## THE TASK
Return, word for word, the portion of the adventure-file specification below that lies between "Your task: Implement" and "from that file.", inclusive.

Adventure files are formatted in JSON. We provide a couple example adventure
files (lonely_room.json
, ho_plaza.json
) in the release code. Take a look now
to familiarize yourself with them. An adventure file contains these entries:
- The rooms. Each room contains these entries:
- an identifier,
- a description of the room, and
- the exits from the room. An exit itself contains two entries:
- the name of the exit, and
- the identifier of the room to which it leads.
- The identifier of the starting room, where the adventurer begins.
Note that JSON strings are case sensitive and may contain whitespace. Unfortunately JSON does not support multiline strings. That’s why the descriptions in one of those examples necessarily violate the 80-column limit. Likewise, any test JSON files you create might need to do the same, and that’s okay.
Your task: Implement and test the Adventure
compilation unit provided in
the release code. Use test-driven development (TDD) as in A1: write a unit test
that fails, then write code to make the test pass, then polish the code. Keep
doing that until you are convinced that your unit tests are sufficient to
demonstrate that your code is correct and complete. All your tests should be in
the file test.ml
, which is provided in the release code. The make test
target will run your test suite from that file.
The Adventure
documentation mentions set-like lists. A set-like list is a
list in which no element appears more than once, and in which order is
irrelevant. So [1; 2; 3]
and [3; 2; 1]
are both set-like lists and are
considered equivalent, but [1; 1; 2; 3]
is not a set-like list. The starter
code provided in test.ml
contains a couple helper functions for tests
involving set-like lists. Tip: make sure that, anywhere a function
specification says it returns a set-like list, you remove any duplicates that
might be in the list. Otherwise, it is not a set-like list and will fail the
staff test cases. The function List.sort_uniq
is a good way to remove
duplicates.
The Adventure
documentation also mentions valid JSON adventure
representations. A JSON representation of an adventure is valid if and only if:
-
The JSON complies with the description given above, as well as the examples provided in the release code. More precisely, the JSON must match the schema provided in
schema.json
in the release code. The schema specifies what the required components of the JSON are, as well as their names and JSON types. Using a JSON schema validator, you can check the well-formedness of any JSON again the schema. That could be useful in developing your own unit test cases. -
Every room has a unique identifier.
-
Every exit from a given room has a unique name.
-
Exit names contain only alphanumeric (A-Z, a-z, 0-9) and space characters (only ASCII character code 32; not tabs or newlines, etc.).
-
No exit name contains any leading or trailing whitespace. Internally only a single space is permitted between each word (i.e., consecutive sequence of non-space characters).
-
The target of every exit actually exists. That is, the room identifier to which the exit purportedly leads is, in fact, the identifier of a room in the file.
-
The starting room actually exists.
Note that validity is a precondition, not postcondition, of
Adventure.from_json
. Recall what you have learned about preconditions: when
they do not hold, a function is free to do anything it wants, including setting
the computer on fire.

## DATASET EXTRACT

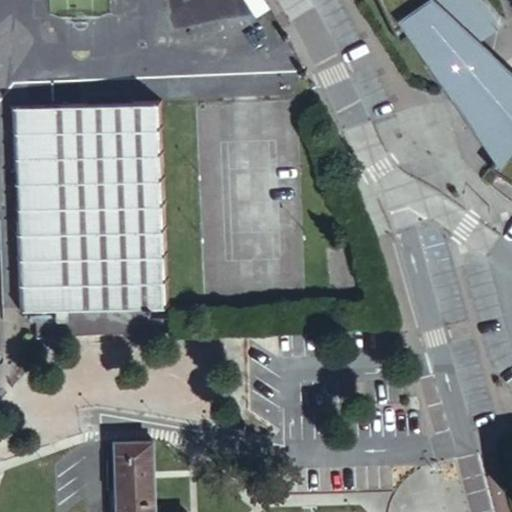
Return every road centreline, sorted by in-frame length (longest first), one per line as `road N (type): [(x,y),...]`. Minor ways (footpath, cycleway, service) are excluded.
road 1 (residential): [(487,511),(389,189)]
road 2 (residential): [(292,0),(389,189)]
road 3 (unclassified): [(511,254),(422,197),(389,189)]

## EXERCISE ANSWER
Your task: Implement and test the Adventure
compilation unit provided in
the release code. Use test-driven development (TDD) as in A1: write a unit test
that fails, then write code to make the test pass, then polish the code. Keep
doing that until you are convinced that your unit tests are sufficient to
demonstrate that your code is correct and complete. All your tests should be in
the file test.ml
, which is provided in the release code. The make test
target will run your test suite from that file.